While much of the attention is on the front axle when it comes to specifying combine tyres, farmers are now being advised to give greater consideration to the rear tyres.
As machines get larger, the lack of adequate rubber at the rear can have severe adverse effects when it comes to soil compaction and load-bearing capability.
Gordon Brookes, customer engineering support manager at Michelin, believes the issue is increasing in importance as harvesters grow in size, weight and power.
He also warns most machinery dealers do not focus heavily on tyres when securing an order, so farmers should seek expert advice from their tyre manufacturer or dealer.
Offering advice ahead of the 2019 harvest season, he says: “The rear axle is the smallest tyre, so that is always going to be where the damage is most likely to be done.
“Farmers naturally look at the front because that is where everything is going on, while often forgetting the back end is extremely heavy when completely full – despite being on a small tyre.”
A MAJOR area where Mr Brookes says farmers should focus their attention is tyre pressures.
He says: “Nearly all machinery manufacturers leave tyres at the fitting pressure – normally about 35psi – and then the dealer is supposed to amend the pressure if it is appropriate prior to delivery. But only a small percentage do; invariably as they do not know how the machine will be used.
“If the farmer is combining linseed, for example, it has a different density to wheat or barley – and the tyre pressures are dependent on what you are harvesting.”
All tyre manufacturers should be able to provide bespoke tyre pressure recommendations. Mr Brookes says setting up new harvester tyres correctly is essential, particularly if you have gone for a high technology fitment.
“Also, bear in mind that a typical combine might have a couple of different headers and they will all be different weights,” he says.
“The tyre pressures will be different in each scenario.”
MR Brookes says: “When travelling without the header mounted, there is no weight transfer from the rear axle, so the rear tyre loads can be high.
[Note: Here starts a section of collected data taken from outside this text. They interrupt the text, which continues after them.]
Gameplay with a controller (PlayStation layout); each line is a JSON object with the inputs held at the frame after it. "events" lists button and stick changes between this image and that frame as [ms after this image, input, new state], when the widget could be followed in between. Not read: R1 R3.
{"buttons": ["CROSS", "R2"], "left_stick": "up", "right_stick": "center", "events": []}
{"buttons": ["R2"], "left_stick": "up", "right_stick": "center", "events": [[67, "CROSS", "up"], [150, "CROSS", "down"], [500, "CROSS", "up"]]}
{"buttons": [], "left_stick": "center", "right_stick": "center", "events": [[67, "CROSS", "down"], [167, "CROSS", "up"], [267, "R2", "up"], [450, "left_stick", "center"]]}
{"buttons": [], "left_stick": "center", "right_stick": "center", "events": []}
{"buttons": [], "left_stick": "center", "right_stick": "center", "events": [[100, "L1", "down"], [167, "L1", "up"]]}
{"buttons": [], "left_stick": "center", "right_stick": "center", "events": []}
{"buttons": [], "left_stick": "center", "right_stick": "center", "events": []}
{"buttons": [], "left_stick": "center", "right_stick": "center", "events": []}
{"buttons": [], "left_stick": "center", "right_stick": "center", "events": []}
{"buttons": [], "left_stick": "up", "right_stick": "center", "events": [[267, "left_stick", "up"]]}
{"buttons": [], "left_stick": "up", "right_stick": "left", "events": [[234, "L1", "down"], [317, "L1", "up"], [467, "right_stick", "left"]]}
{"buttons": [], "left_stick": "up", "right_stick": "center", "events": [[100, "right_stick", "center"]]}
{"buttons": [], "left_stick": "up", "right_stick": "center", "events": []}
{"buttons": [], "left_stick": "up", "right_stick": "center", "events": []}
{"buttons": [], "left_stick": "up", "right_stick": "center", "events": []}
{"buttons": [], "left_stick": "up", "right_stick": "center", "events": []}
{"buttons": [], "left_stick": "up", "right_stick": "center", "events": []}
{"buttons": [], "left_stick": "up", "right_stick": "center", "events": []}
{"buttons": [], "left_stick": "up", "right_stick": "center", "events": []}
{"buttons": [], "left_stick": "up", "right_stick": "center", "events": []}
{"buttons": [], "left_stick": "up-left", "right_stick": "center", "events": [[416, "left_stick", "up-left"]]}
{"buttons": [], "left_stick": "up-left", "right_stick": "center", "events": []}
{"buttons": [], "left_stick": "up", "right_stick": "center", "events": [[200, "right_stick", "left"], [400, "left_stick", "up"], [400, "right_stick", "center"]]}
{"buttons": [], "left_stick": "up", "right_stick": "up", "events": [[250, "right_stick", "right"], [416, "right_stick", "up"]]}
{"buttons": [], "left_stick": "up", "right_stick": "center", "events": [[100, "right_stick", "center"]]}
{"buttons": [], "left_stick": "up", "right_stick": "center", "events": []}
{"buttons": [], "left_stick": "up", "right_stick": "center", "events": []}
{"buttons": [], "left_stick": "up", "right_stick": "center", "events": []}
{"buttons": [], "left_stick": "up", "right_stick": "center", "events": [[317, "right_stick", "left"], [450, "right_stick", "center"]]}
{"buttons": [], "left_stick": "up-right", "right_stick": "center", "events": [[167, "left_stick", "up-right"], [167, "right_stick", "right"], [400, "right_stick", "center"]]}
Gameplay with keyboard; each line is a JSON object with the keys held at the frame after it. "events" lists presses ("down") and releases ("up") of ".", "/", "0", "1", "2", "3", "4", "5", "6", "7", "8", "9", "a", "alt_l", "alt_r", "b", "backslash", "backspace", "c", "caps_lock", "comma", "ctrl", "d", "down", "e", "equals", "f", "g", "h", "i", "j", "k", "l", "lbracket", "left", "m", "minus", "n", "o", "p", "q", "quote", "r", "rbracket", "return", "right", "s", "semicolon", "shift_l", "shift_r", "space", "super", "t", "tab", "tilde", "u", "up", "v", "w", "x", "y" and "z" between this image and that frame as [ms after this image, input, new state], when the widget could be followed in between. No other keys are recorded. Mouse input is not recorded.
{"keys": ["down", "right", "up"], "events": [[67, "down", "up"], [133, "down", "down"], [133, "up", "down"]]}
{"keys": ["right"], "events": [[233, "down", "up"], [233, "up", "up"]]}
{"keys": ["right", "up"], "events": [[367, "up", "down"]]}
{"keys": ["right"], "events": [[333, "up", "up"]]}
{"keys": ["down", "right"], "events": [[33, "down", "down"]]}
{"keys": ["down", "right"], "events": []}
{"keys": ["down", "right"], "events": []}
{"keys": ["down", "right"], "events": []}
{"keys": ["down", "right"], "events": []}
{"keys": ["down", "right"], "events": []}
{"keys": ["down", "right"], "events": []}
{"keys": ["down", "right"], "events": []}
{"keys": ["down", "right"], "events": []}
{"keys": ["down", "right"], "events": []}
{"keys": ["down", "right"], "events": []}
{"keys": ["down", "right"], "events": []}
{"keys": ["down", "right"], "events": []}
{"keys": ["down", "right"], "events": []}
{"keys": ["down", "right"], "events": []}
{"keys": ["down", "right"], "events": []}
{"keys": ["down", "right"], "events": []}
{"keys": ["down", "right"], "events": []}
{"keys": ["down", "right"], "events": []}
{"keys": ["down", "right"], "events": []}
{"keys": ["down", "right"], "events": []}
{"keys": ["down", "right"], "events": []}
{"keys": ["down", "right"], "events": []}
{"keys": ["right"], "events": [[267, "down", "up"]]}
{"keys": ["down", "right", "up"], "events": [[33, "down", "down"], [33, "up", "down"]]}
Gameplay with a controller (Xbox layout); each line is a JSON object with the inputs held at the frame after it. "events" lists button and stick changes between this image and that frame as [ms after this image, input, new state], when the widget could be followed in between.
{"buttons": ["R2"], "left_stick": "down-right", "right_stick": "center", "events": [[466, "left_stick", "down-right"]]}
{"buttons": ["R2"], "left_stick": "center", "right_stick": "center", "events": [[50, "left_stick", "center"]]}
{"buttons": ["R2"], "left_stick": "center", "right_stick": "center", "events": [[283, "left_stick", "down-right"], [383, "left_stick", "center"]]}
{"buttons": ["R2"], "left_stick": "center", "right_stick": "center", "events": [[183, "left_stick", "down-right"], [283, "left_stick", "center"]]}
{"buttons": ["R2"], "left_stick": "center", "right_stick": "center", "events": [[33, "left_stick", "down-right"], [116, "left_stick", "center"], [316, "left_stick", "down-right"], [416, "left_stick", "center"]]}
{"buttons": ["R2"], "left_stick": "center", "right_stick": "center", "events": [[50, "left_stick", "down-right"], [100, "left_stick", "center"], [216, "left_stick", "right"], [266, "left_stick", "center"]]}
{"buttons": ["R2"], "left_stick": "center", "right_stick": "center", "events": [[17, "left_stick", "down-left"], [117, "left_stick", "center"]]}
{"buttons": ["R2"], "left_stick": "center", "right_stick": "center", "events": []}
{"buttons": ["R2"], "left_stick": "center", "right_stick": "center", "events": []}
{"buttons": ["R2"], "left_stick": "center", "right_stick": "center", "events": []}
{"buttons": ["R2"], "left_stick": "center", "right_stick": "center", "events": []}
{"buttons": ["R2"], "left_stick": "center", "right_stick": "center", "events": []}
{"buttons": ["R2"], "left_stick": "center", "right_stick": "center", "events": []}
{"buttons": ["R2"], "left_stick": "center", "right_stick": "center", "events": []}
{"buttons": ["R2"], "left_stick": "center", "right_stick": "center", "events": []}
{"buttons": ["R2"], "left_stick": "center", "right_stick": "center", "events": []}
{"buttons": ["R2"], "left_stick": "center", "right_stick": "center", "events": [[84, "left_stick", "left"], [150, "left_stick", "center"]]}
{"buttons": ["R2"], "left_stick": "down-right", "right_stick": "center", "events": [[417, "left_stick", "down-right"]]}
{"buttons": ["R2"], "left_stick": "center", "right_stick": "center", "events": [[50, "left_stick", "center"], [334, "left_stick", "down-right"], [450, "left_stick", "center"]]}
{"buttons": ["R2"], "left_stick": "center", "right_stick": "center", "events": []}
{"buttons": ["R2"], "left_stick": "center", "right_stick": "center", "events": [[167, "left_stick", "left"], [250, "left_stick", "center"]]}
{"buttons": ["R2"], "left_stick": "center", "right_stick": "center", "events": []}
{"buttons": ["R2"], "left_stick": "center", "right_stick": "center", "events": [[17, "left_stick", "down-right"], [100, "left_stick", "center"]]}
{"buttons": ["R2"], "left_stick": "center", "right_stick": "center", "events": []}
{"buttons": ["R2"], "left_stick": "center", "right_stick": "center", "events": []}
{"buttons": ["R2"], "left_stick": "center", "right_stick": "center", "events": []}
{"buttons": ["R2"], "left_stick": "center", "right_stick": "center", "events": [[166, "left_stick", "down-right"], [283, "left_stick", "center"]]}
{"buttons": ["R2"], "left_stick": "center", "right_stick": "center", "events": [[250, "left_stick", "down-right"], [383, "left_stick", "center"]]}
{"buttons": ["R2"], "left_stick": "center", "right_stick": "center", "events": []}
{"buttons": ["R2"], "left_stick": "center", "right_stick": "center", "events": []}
“Sometimes you will even see the rear axle specified on the same tyres you would fit on a loader, so shifting some of the focus from front to rear would pay huge dividends as far as soil compaction is concerned.”
While four-wheel drive harvesters require lugged tyres on the rear, farmers can access a wider range of fitments if they are specifying a two-wheel drive machine, Mr Brookes says.
“If minimising compaction is your number one issue, then you can select a flotation tyre, such as the Michelin CargoXBib,” he says.
“This is designed to spread the weight of laden agricultural trailers.”
MR Brookes’ final tip is to opt for the latest cyclic field operations (CFO) rated tyres where possible, because they offer the highest load capacity and the lowest pressure for a given load.
A CFO tyre has the ability to flex and adapt to the constant changing load put on it by the combine.
Mr Brookes adds; “Our CFO-plus rated tyres are based on a 1,500-metre cycle.
“There are other cyclic markings for other tyres on the market, but the load benefit is not as high, and the cycle distance not as great. Some are only up to 600m, plus they can come with other limitations for things like working on side slopes.
“It pays to specify the best tyre you can from the outset.”